Yeah sometimes the antisocial behaviour stems from autism, and the narcissistic, too. You both seem a explosive mixture just as me and my ex.
That is the word, thank you. When we started hanging out with eachother 4 years ago and more feelings evolved I thought to myself "Meteora, you cant do this, this is a repetition of what you ve already experienced so many times in your life". But I was very in need of a friend or partner so at some point I just gave up control and enjoyed the good parts. And there were also many unexpected nice things.
Yes true, they apparently have to make a concious decision because they don't feel it naturally. My ex was desperate about the fact. It always seemd to me he wanted to be "normal". Which of course he never could but I somehow believed in his will for change. And he did change a lot, too.
The part where he knows what you need and refuses it.... phew... that's very very tough. And also that he has this ex.-wife he loved more than anyone......... it s so painful what you re describing and.... I wished you d find the strenght to leave him because you deserve better...... but of course, I know perfectly how you feel......
It's sad to read that you are going to ctb....... however, I wish you a safe journey to the other side and may you rest in eternal peace.
I'm still here. My option is open to me nearly anytime, so not losing anything by postponing it, potentially indefinitely.

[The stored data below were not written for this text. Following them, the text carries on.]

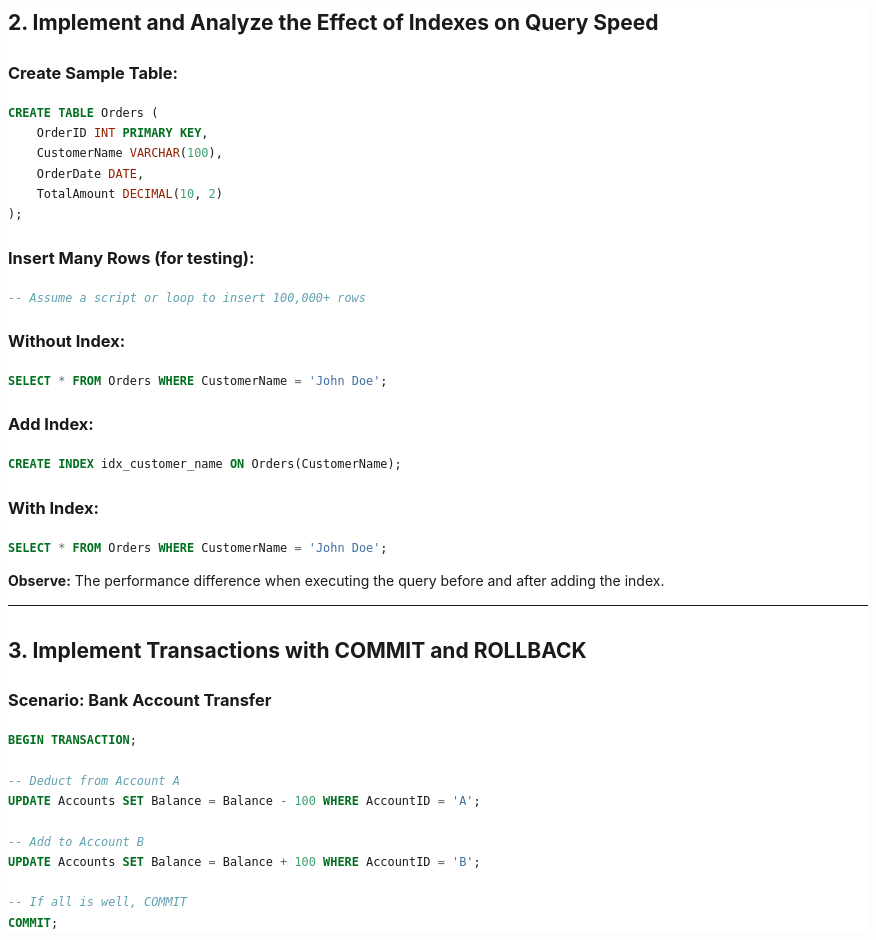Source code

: ## 2. Implement and Analyze the Effect of Indexes on Query Speed

### Create Sample Table:
```sql
CREATE TABLE Orders (
    OrderID INT PRIMARY KEY,
    CustomerName VARCHAR(100),
    OrderDate DATE,
    TotalAmount DECIMAL(10, 2)
);
```

### Insert Many Rows (for testing):
```sql
-- Assume a script or loop to insert 100,000+ rows
```

### Without Index:
```sql
SELECT * FROM Orders WHERE CustomerName = 'John Doe';
```

### Add Index:
```sql
CREATE INDEX idx_customer_name ON Orders(CustomerName);
```

### With Index:
```sql
SELECT * FROM Orders WHERE CustomerName = 'John Doe';
```

**Observe:** The performance difference when executing the query before and after adding the index.

---

## 3. Implement Transactions with COMMIT and ROLLBACK

### Scenario: Bank Account Transfer
```sql
BEGIN TRANSACTION;

-- Deduct from Account A
UPDATE Accounts SET Balance = Balance - 100 WHERE AccountID = 'A';

-- Add to Account B
UPDATE Accounts SET Balance = Balance + 100 WHERE AccountID = 'B';

-- If all is well, COMMIT
COMMIT;
```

This morning he dropped me off where he used to back when I had a life outside this place, we figured that would be best so no one questioned why he didn't report me. I told him if he talked so would I, & I'd just do it when I got anyways. He kept saying how he was right about everything & I was wrong. I said if he thought everything he did was right that meant he would continue on the way he has been the last 6 months & I couldn't live without him but I couldn't live like this. I had deleted WhatsApp, & ALL my contacts & messages. He knew I had no one I could call (he knew I didn't have any numbers written down anywhere either) & that I was going to cbt.
I got near enough to the location where I planned to do it & wanted to finally end this. (My first failed real attempt was at 14, & I made it to day 3 of VSED a couple times as an adult but wasn't in a suitable place to continue). He kept texting asking me to come back, & I finally asked him if he really only had 1 regret about his actions over the last 6 months, & he admitted he had a few. I am not hopeful. I wish with all my heart for our relationship to work, that this honeymoon stage will go on forever... On my way back I passed where I planned to cbt, so was able to confirm the suitability of that method. Even knowing I was coming home to my partner, I got such a strange & lovely feeling seeing & thinking about how I actually could be at peace if I wanted to. It was so comforting.
Think I am in shock now. I was fine coming back in the taxi, but then it took me 2 hours to roll a cigarette & make a cup of coffee, that was hours ago. No music or phone or anything-just checking occasionally in case a text from him came in (notifications off or something.) Feels strange being alive, had a foolproof method so it wasn't like the last times when I hoped for the best-this was certain.
He knows there is no way I could stay away from him & was even going to get me a ticket out of the country, but he really is the love of my life. We really do like the same stuff, similar life goals, etc. I'm a loner & so is he, so we were perfectly content just to be together & talk for hours. Our childhoods, everything. I would never cbt over a breakup, but what we have is special. Beyond lovebombing, we just connect in a way I never have with anyone else. I fell in love with him, then got so trauma bonded it's embarrassing. I can't even be near him without some part of my body connected to him.
I even like that he's a bit obsessive & controlling. In my messed up world the more attention someone pays the more they care. I do have a perfectly legitimate & "healthy" reason that I like him knowing where I am at all times though. When I ran away from my abusive father as a teen I had to cut off ties with everyone, hitchhiking around the country under a fake name. Standing alone on a desolate road, no one knows who or where you are... it was so horrifically lonely & scary-if anything happened no one would have ever known. It's extremely reassuring just to send a quick text so he knows when I change my location.
With trauma bonds you do need to remember that it can get easier & easier for each new partner to trauma bond you. I faked Stockholm at 15 the first time a partner wouldn't let me leave (it's not easy sleeping handcuffed) but found with each successive partner they had less trouble getting it to form. I am very strong willed & was able to leave them, though I wasn't able to even think about dating for a couple years afterwards. What I just went through... I could never live without him. Please be aware this is a possibility, & it probably really is the best thing for you to go no contact immediately, while you still can.
Yeah, we're quite a pair. I'll have to do some of those games so I can hit that magic number and DM, if I can. He may think being on here isn't good for me in which case I will miss you & keep you in my thoughts, but if I do cbt i will be back to at least let you know.